A story in Brady's hometown newspaper, the Courier-Journal in Louisville, Ky., said that his loss is crushing. Writer Mark Leach tackles head-on the common thoughts in society that a little boy like Brady is nothing but a burden, and his passing is for the best.
"Brady's life had a purpose, just like each of our lives do," wrote Leach, a board member of Down Syndrome of Louisville. He met Brady's father, Joe, at a meeting of dads of children with Down syndrome.
"In his short time, he provided perspective to those who thought they deserved sympathy because of a broken finger or a stressful day at the office. His tenacity was an inspiration to those who see challenges and fold instead of taking them head-on. And the love of his family was an example of pure, unconditional love that they showed Brady and Brady showed them. It was the kind of love we all wish we could experience sometime in this life."
Sylvia and Arthur Kurtz, islanders for 15 years, want Brady's life to help others see these benefits of Down syndrome. October is National Down Syndrome Awareness Month, and they want the community to support organizations that help Down syndrome families.
Julie has shared her journey in clear honesty through Facebook and a blog she calls "The Gift."

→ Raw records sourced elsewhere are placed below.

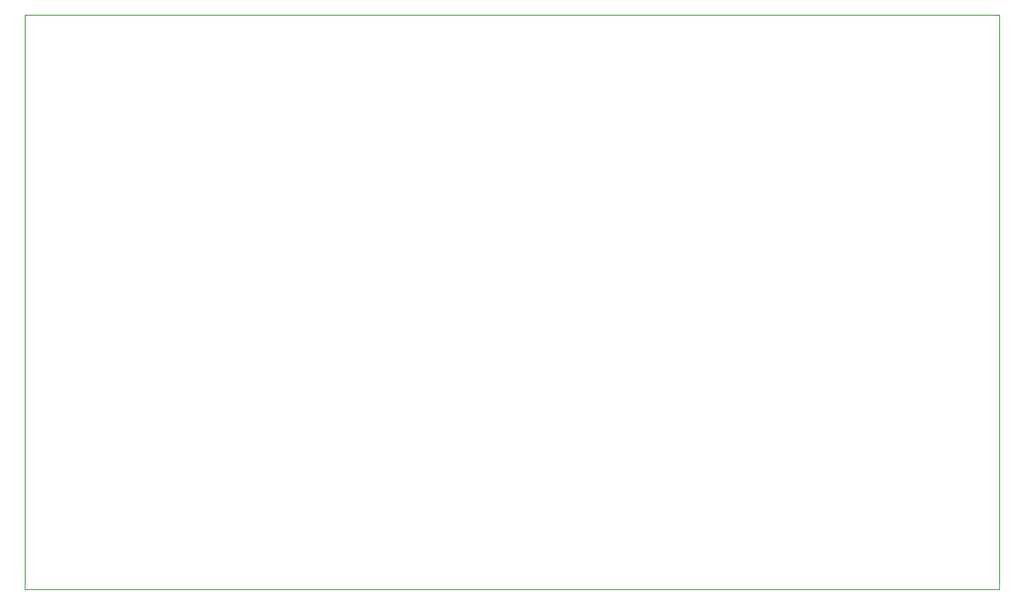
<source format=gbr>
G04 #@! TF.GenerationSoftware,KiCad,Pcbnew,5.1.4+dfsg1-1*
G04 #@! TF.CreationDate,2021-01-01T15:39:33+01:00*
G04 #@! TF.ProjectId,MIDI_FOOTSWITCH,4d494449-5f46-44f4-9f54-535749544348,rev?*
G04 #@! TF.SameCoordinates,PX4c4b400PY1312d00*
G04 #@! TF.FileFunction,Profile,NP*
%FSLAX46Y46*%
G04 Gerber Fmt 4.6, Leading zero omitted, Abs format (unit mm)*
G04 Created by KiCad (PCBNEW 5.1.4+dfsg1-1) date 2021-01-01 15:39:33*
%MOMM*%
%LPD*%
G04 APERTURE LIST*
%ADD10C,0.100000*%
G04 APERTURE END LIST*
D10*
X0Y-59000000D02*
X23000000Y-59000000D01*
X0Y0D02*
X0Y-59000000D01*
X23000000Y0D02*
X0Y0D01*
X100000000Y0D02*
X23000000Y0D01*
X100000000Y-59000000D02*
X100000000Y0D01*
X23000000Y-59000000D02*
X100000000Y-59000000D01*
M02*

</source>
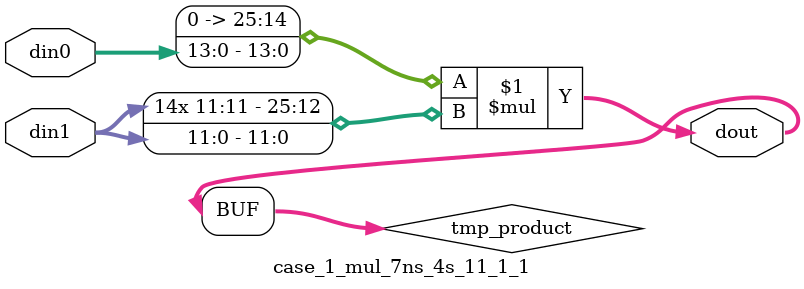
<source format=v>

`timescale 1 ns / 1 ps

 (* use_dsp = "no" *)  module case_1_mul_7ns_4s_11_1_1(din0, din1, dout);
parameter ID = 1;
parameter NUM_STAGE = 0;
parameter din0_WIDTH = 14;
parameter din1_WIDTH = 12;
parameter dout_WIDTH = 26;

input [din0_WIDTH - 1 : 0] din0; 
input [din1_WIDTH - 1 : 0] din1; 
output [dout_WIDTH - 1 : 0] dout;

wire signed [dout_WIDTH - 1 : 0] tmp_product;

























assign tmp_product = $signed({1'b0, din0}) * $signed(din1);










assign dout = tmp_product;





















endmodule

</source>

In her eulogy, Julie used humor and a mother's passion to tell how wrong we are to look at a child like hers and say he is challenged, delayed, special needs or medically fragile.
Instead, she said, "I would call him strong, determined, bright and a typical boy."
She closed by speaking directly to "our little rock star ... our amazing little angel": "Thank you for helping us, and know that we will do our best to be strong, for you deserve from us to administer the kind of strength that you continually showed us each and every day of your life."